When copying the listing below, skip every picture and keep each word as it stands.
BEGIN Records for the task
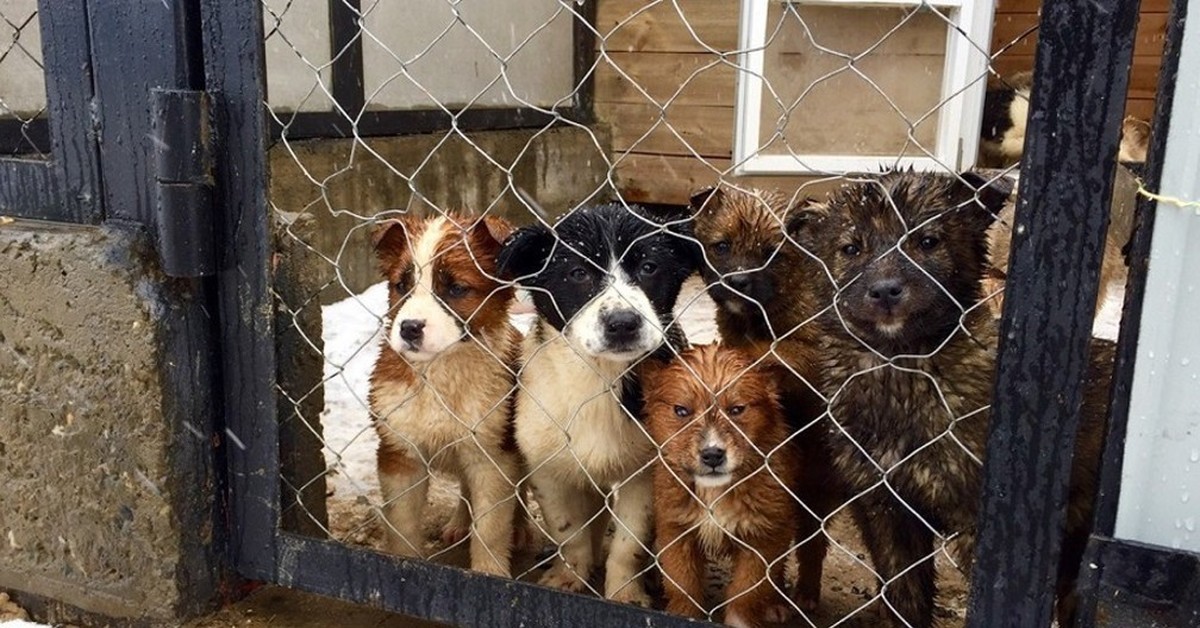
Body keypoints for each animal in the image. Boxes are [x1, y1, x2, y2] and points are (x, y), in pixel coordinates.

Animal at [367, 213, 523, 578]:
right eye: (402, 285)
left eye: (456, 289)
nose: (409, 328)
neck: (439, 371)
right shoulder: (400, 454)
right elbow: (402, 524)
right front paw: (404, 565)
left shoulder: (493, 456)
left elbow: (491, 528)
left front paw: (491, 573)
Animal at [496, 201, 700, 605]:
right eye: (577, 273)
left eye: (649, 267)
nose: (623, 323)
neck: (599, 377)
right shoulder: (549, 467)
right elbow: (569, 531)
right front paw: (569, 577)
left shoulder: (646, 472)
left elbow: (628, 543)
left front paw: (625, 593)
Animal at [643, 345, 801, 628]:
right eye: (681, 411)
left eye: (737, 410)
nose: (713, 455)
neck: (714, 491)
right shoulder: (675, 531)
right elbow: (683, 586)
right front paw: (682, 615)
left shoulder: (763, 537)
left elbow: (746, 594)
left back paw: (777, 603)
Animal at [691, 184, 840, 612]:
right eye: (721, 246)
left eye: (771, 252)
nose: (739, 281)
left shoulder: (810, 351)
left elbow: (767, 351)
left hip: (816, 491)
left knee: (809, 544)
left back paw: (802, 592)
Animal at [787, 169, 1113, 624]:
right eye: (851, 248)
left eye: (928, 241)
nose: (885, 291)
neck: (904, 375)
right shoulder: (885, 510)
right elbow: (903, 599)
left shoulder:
END Records for the task
» **Final answer**:
Body keypoints for each animal in the image. Boxes are [x1, y1, x2, y2] and points are (x, y), in pixel coordinates.

Animal at [367, 213, 523, 578]:
right eye: (402, 285)
left eye: (456, 289)
nose: (409, 328)
neck: (439, 371)
right shoulder: (400, 454)
right elbow: (402, 524)
right front paw: (404, 565)
left shoulder: (493, 456)
left elbow: (491, 528)
left front paw: (491, 573)
Animal at [496, 201, 700, 605]:
right eye: (577, 273)
left eye: (649, 267)
nose: (623, 323)
neck: (599, 377)
right shoulder: (549, 467)
right elbow: (569, 531)
right front paw: (569, 577)
left shoulder: (646, 472)
left elbow: (628, 543)
left front paw: (625, 593)
Animal at [643, 345, 801, 628]:
right eye: (681, 411)
left eye: (737, 410)
nose: (713, 455)
neck: (714, 491)
right shoulder: (675, 531)
right elbow: (683, 586)
right front paw: (682, 615)
left shoulder: (763, 537)
left elbow: (746, 594)
left back paw: (777, 603)
Animal at [691, 184, 840, 612]:
right eye: (721, 246)
left eye: (771, 252)
nose: (739, 281)
left shoulder: (810, 351)
left elbow: (767, 351)
left hip: (816, 491)
left knee: (809, 544)
left back paw: (802, 592)
Animal at [787, 169, 1113, 624]:
right eye: (851, 248)
left eye: (928, 241)
nose: (885, 291)
neck: (904, 375)
right shoulder: (885, 510)
right elbow: (903, 599)
left shoulder:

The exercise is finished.